*** ИСХОДНЫЙ ТЕКСТ

Тюрьма и каторга в той стране были игрушечными, ненастоящими, там можно было читать и писать книги, ехать в ссылку за собственный счет, охотиться, а если надоест – спокойно уехать за границу. Членов семьи изменников императору там не только не преследовали, но платили им пенсии, позволяли учиться в университетах, продвигали по службе. На этой почве и вырастали умницы инженеры, патриоты военные, настоящие революционеры, ухватистые мужики, домашние философы, которые определяли не только то, но и последующее время. «Среди многих потерянных мерок мы потеряли еще и такую: высокостойности тех людей, которые прежде нас говорили и писали по-русски. Странно, что они почти не описаны в нашей дореволюционной литературе. У нас описаны то лишние люди, то рыхлые неприспособленные мечтатели. По русской литературе XIX века почти нельзя понять: на ком же Русь простояла десять столетий, кем же держалась? Впрочем, не ими ли она пережила и последние полвека? Еще более – ими. А то – и мечтатели. Они видели слишком многое, чтобы выбрать одно. Они тянулись к возвышенному слишком сильно, чтобы крепко стоять на земле. Перед падением обществ бывает такая мудрая прослойка думающих – думающих и только» (ч. 1, гл. 5).

******

## ЧТО НУЖНО СДЕЛАТЬ
• 1. Отредактируйте в списке все строки от той, что содержит «scientific name: Lachnocaulon beyrichianum», до конца списка включительно: замените «collector number» на «field number», а всё остальное оставьте без изменений. Приведите только эти строки.
• 2. Продолжите текст о людях, на которых держалась дореволюционная Русь, начиная сразу после его последнего предложения.

*** СОХРАНЁННЫЕ СТРОКИ

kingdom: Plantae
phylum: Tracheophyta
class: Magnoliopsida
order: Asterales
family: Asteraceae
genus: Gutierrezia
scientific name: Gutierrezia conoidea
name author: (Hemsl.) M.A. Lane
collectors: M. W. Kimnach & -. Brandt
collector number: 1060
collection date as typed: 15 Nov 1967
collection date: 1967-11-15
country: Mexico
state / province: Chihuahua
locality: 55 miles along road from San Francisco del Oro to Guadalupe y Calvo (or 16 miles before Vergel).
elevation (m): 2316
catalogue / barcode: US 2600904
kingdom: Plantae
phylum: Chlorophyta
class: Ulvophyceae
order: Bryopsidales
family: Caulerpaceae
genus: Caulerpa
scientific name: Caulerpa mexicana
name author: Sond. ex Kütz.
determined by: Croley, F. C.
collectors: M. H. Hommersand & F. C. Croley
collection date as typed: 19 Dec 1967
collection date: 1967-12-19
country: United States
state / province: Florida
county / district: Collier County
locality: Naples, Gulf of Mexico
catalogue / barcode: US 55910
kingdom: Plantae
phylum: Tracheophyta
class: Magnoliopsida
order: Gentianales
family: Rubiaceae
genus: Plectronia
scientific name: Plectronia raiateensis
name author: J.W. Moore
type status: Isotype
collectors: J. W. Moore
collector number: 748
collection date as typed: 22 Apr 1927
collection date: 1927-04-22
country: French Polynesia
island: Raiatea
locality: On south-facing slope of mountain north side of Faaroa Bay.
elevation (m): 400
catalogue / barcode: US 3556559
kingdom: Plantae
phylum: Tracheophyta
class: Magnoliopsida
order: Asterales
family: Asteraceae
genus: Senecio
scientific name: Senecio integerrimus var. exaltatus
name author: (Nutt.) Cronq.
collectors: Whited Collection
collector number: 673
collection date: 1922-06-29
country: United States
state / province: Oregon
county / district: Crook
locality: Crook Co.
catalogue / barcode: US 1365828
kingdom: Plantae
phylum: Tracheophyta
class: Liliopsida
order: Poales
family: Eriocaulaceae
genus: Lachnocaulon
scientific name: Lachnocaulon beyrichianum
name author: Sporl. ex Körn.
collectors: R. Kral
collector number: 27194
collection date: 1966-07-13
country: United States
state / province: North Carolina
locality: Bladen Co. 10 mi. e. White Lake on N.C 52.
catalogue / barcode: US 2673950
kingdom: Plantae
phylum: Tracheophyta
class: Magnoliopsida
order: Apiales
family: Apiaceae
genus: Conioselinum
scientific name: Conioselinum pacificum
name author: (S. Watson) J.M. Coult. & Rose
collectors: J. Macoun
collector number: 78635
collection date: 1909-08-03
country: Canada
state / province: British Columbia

******

## ОТВЕТЫ
• 1.
scientific name: Lachnocaulon beyrichianum
name author: Sporl. ex Körn.
collectors: R. Kral
field number: 27194
collection date: 1966-07-13
country: United States
state / province: North Carolina
locality: Bladen Co. 10 mi. e. White Lake on N.C 52.
catalogue / barcode: US 2673950
kingdom: Plantae
phylum: Tracheophyta
class: Magnoliopsida
order: Apiales
family: Apiaceae
genus: Conioselinum
scientific name: Conioselinum pacificum
name author: (S. Watson) J.M. Coult. & Rose
collectors: J. Macoun
field number: 78635
collection date: 1909-08-03
country: Canada
state / province: British Columbia

• 2.
Солженицын – не первый и не последний человек, который упрекает русскую литературу золотого века в том, что за лишними людьми она не увидела самого золотого века. Разрушая советский миф о мрачной старой России, он, кажется, создает новый. У тех, кто видел ту жизнь в упор (не только у желчного Салтыкова и неистового Сухово-Кобылина – его драмы о неправедном Законе «Дело» и «Смерть Тарелкина» – вещи совершенно «гулаговские», но и у мягкого Тургенева, трезвого Чехова, объективного Бунина), возникает иной образ российской жизни, весьма далекий от гармонии. Но сравнение нужно автору «Архипелага» как точка опоры в перевернутом мире, как свет в далеком окне, позволяющий сохранить надежду.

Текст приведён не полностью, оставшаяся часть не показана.